Work to be completed ▸ Would you return the lines that run from the start of the data below to the line with "X38477Y62233D1*", both included, exactly as written and without pictures?

[Machine-readable electronics designs]
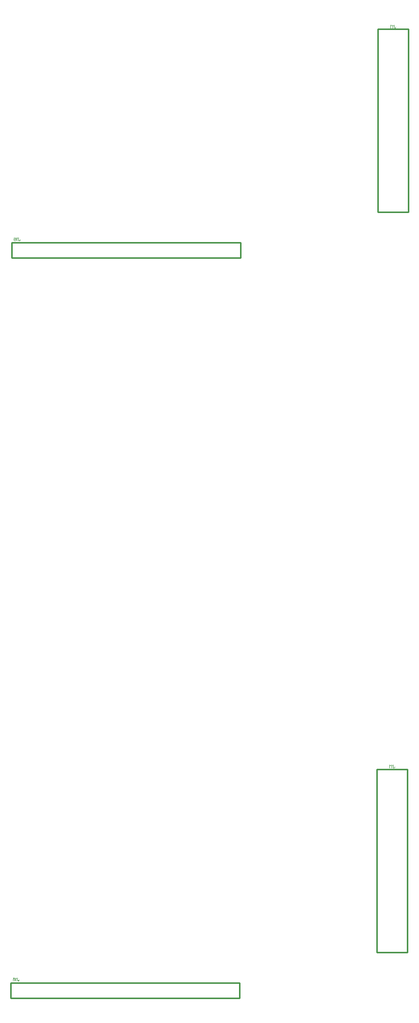
<source format=gbr>
G04 DipTrace 2.4.0.2*
%INBottomSilk.gbr*%
%MOIN*%
%ADD10C,0.0098*%
%ADD12C,0.003*%
%FSLAX44Y44*%
G04*
G70*
G90*
G75*
G01*
%LNBotSilk*%
%LPD*%
X37606Y61969D2*
D10*
X39606D1*
Y49969D1*
X37606D1*
Y61969D1*
X13607Y46968D2*
X28606D1*
Y47969D1*
X13607D1*
Y46968D1*
X37543Y13457D2*
X39543D1*
Y1457D1*
X37543D1*
Y13457D1*
X13544Y-1543D2*
X28543D1*
Y-543D1*
X13544D1*
Y-1543D1*
X38668Y62261D2*
D12*
Y62108D1*
X38678Y62080D1*
X38687Y62070D1*
X38706Y62060D1*
X38726D1*
X38745Y62070D1*
X38754Y62080D1*
X38764Y62108D1*
Y62127D1*
X38606Y62223D2*
X38587Y62233D1*
X38558Y62261D1*
Y62060D1*
X38497Y62223D2*
X38477Y62233D1*
X38449Y62261D1*
Y62060D1*
X14041Y48301D2*
Y48148D1*
X14050Y48119D1*
X14060Y48110D1*
X14079Y48100D1*
X14098D1*
X14117Y48110D1*
X14127Y48119D1*
X14137Y48148D1*
Y48167D1*
X13979Y48262D2*
X13960Y48272D1*
X13931Y48301D1*
Y48100D1*
X13755Y48272D2*
X13764Y48291D1*
X13793Y48301D1*
X13812D1*
X13841Y48291D1*
X13860Y48262D1*
X13869Y48215D1*
Y48167D1*
X13860Y48129D1*
X13841Y48109D1*
X13812Y48100D1*
X13802D1*
X13774Y48109D1*
X13755Y48129D1*
X13745Y48157D1*
Y48167D1*
X13755Y48196D1*
X13774Y48215D1*
X13802Y48224D1*
X13812D1*
X13841Y48215D1*
X13860Y48196D1*
X13869Y48167D1*
X38605Y13750D2*
Y13597D1*
X38615Y13568D1*
X38624Y13558D1*
X38643Y13549D1*
X38663D1*
X38682Y13558D1*
X38691Y13568D1*
X38701Y13597D1*
Y13616D1*
X38543Y13711D2*
X38524Y13721D1*
X38495Y13749D1*
Y13549D1*
X38434Y13711D2*
X38414Y13721D1*
X38386Y13749D1*
Y13549D1*
X13978Y-211D2*
Y-364D1*
X13987Y-393D1*
X13997Y-402D1*
X14016Y-412D1*
X14035D1*
X14054Y-402D1*
X14064Y-393D1*
X14074Y-364D1*
Y-345D1*
X13916Y-250D2*
X13897Y-240D1*
X13868Y-211D1*
Y-412D1*
X13692Y-240D2*
X13701Y-221D1*
X13730Y-211D1*
X13749D1*
X13778Y-221D1*
X13797Y-250D1*
X13806Y-297D1*
Y-345D1*
X13797Y-383D1*
X13778Y-402D1*
X13749Y-412D1*
X13739D1*
X13711Y-402D1*
X13692Y-383D1*
X13682Y-355D1*
Y-345D1*
X13692Y-316D1*
X13711Y-297D1*
X13739Y-288D1*
X13749D1*
X13778Y-297D1*
X13797Y-316D1*
X13806Y-345D1*
M02*

</source>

Answer below ▸
<source format=gbr>
G04 DipTrace 2.4.0.2*
%INBottomSilk.gbr*%
%MOIN*%
%ADD10C,0.0098*%
%ADD12C,0.003*%
%FSLAX44Y44*%
G04*
G70*
G90*
G75*
G01*
%LNBotSilk*%
%LPD*%
X37606Y61969D2*
D10*
X39606D1*
Y49969D1*
X37606D1*
Y61969D1*
X13607Y46968D2*
X28606D1*
Y47969D1*
X13607D1*
Y46968D1*
X37543Y13457D2*
X39543D1*
Y1457D1*
X37543D1*
Y13457D1*
X13544Y-1543D2*
X28543D1*
Y-543D1*
X13544D1*
Y-1543D1*
X38668Y62261D2*
D12*
Y62108D1*
X38678Y62080D1*
X38687Y62070D1*
X38706Y62060D1*
X38726D1*
X38745Y62070D1*
X38754Y62080D1*
X38764Y62108D1*
Y62127D1*
X38606Y62223D2*
X38587Y62233D1*
X38558Y62261D1*
Y62060D1*
X38497Y62223D2*
X38477Y62233D1*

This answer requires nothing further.